DUBAI (Reuters) - Iran and Saudi Arabia took further steps to sever commercial ties on Thursday, intensifying a feud between the regional rivals, as Tehran announced a ban on imports from Saudi Arabia and Saudi groups called for boycotts of Iranian products.
Iran’s government said it had forbidden imports from Saudi Arabia after a cabinet meeting chaired by President Hassan Rouhani on Thursday morning, according to state news agency IRNA.
The cabinet also reaffirmed a ban on Umrah pilgrimages to Mecca - which are both lucrative for Saudi Arabia and important to Muslims - first imposed in April in response to an alleged sexual assault on two male Iranians by Saudi airport guards.
Trade between Saudi Arabia and Iran is small compared with the size of their economies, but tens of thousands of Iranians travel to the kingdom every year to complete the haj as well as Umrah pilgrimages made outside of haj season.
Saudi Arabia severed ties with Iran on Sunday over the storming of its embassy in Tehran, intensifying a diplomatic crisis set in motion by the kingdom’s execution of a prominent Shi‘ite cleric the previous day.

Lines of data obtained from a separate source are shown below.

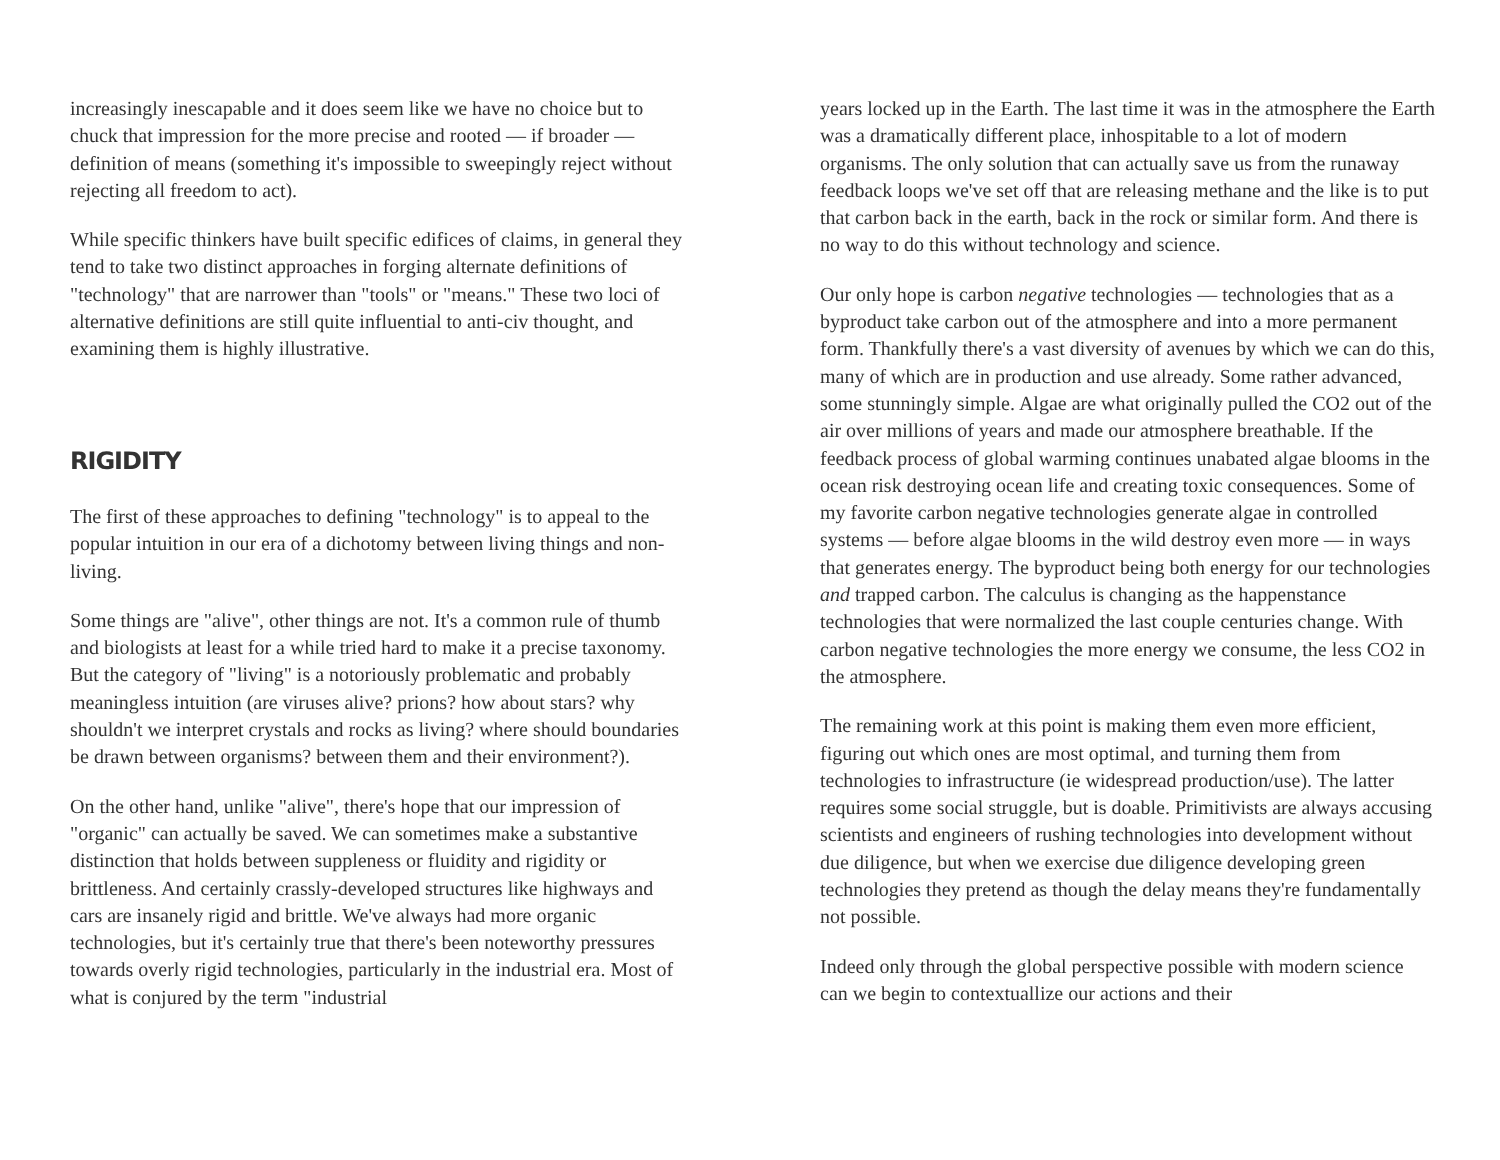increasingly inescapable and it does seem like we have no choice but to chuck that impression for the more precise and rooted — if broader — definition of means (something it's impossible to sweepingly reject without rejecting all freedom to act).
While specific thinkers have built specific edifices of claims, in general they tend to take two distinct approaches in forging alternate definitions of "technology" that are narrower than "tools" or "means." These two loci of alternative definitions are still quite influential to anti-civ thought, and examining them is highly illustrative.
RIGIDITY
The first of these approaches to defining "technology" is to appeal to the popular intuition in our era of a dichotomy between living things and non-living.
Some things are "alive", other things are not. It's a common rule of thumb and biologists at least for a while tried hard to make it a precise taxonomy. But the category of "living" is a notoriously problematic and probably meaningless intuition (are viruses alive? prions? how about stars? why shouldn't we interpret crystals and rocks as living? where should boundaries be drawn between organisms? between them and their environment?).
On the other hand, unlike "alive", there's hope that our impression of "organic" can actually be saved. We can sometimes make a substantive distinction that holds between suppleness or fluidity and rigidity or brittleness. And certainly crassly-developed structures like highways and cars are insanely rigid and brittle. We've always had more organic technologies, but it's certainly true that there's been noteworthy pressures towards overly rigid technologies, particularly in the industrial era. Most of what is conjured by the term "industrial
years locked up in the Earth. The last time it was in the atmosphere the Earth was a dramatically different place, inhospitable to a lot of modern organisms. The only solution that can actually save us from the runaway feedback loops we've set off that are releasing methane and the like is to put that carbon back in the earth, back in the rock or similar form. And there is no way to do this without technology and science.
Our only hope is carbon negative technologies — technologies that as a byproduct take carbon out of the atmosphere and into a more permanent form. Thankfully there's a vast diversity of avenues by which we can do this, many of which are in production and use already. Some rather advanced, some stunningly simple. Algae are what originally pulled the CO2 out of the air over millions of years and made our atmosphere breathable. If the feedback process of global warming continues unabated algae blooms in the ocean risk destroying ocean life and creating toxic consequences. Some of my favorite carbon negative technologies generate algae in controlled systems — before algae blooms in the wild destroy even more — in ways that generates energy. The byproduct being both energy for our technologies and trapped carbon. The calculus is changing as the happenstance technologies that were normalized the last couple centuries change. With carbon negative technologies the more energy we consume, the less CO2 in the atmosphere.
The remaining work at this point is making them even more efficient, figuring out which ones are most optimal, and turning them from technologies to infrastructure (ie widespread production/use). The latter requires some social struggle, but is doable. Primitivists are always accusing scientists and engineers of rushing technologies into development without due diligence, but when we exercise due diligence developing green technologies they pretend as though the delay means they're fundamentally not possible.
Indeed only through the global perspective possible with modern science can we begin to contextuallize our actions and their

Foreign minister Adel al-Jubeir told Reuters on Monday the kingdom was halting air traffic and trade links with the Islamic republic, although none of the few Saudi companies with interests in Iran has yet announced changes to their operations.
Savola, the kingdom’s largest food products company, which earns some 13 percent of total revenues from Iran, said on Tuesday it plans to maintain its investments there despite the standoff.
But it and the few other Saudi companies doing business in Iran faced increasing public pressure over the course of the week, as consumer and business groups called for boycotts of Iranian products.
Chamber of commerce leaders told local daily newspaper al-Riyadh that Saudi businesses should replace Iranian goods with alternatives from other Arab and Islamic countries.
A trade boycott would cause the kingdom little economic harm, they said, noting that imports from Iran mainly consist of pistachio nuts and pickles.
Consumer activist group Mogatah also urged Saudi businesses to remove Iranian goods from their shelves, posting photos of Iranian products for sale in Saudi Arabia on social media along with calls to support the government’s policy.
The group scolded Swedish home goods retailer Ikea for selling a Persian carpet with a “made in Iran” label at its stores in Saudi Arabia, and applauded a local Riyadh-based carpet shop chain for deciding to end sales of Iranian rugs.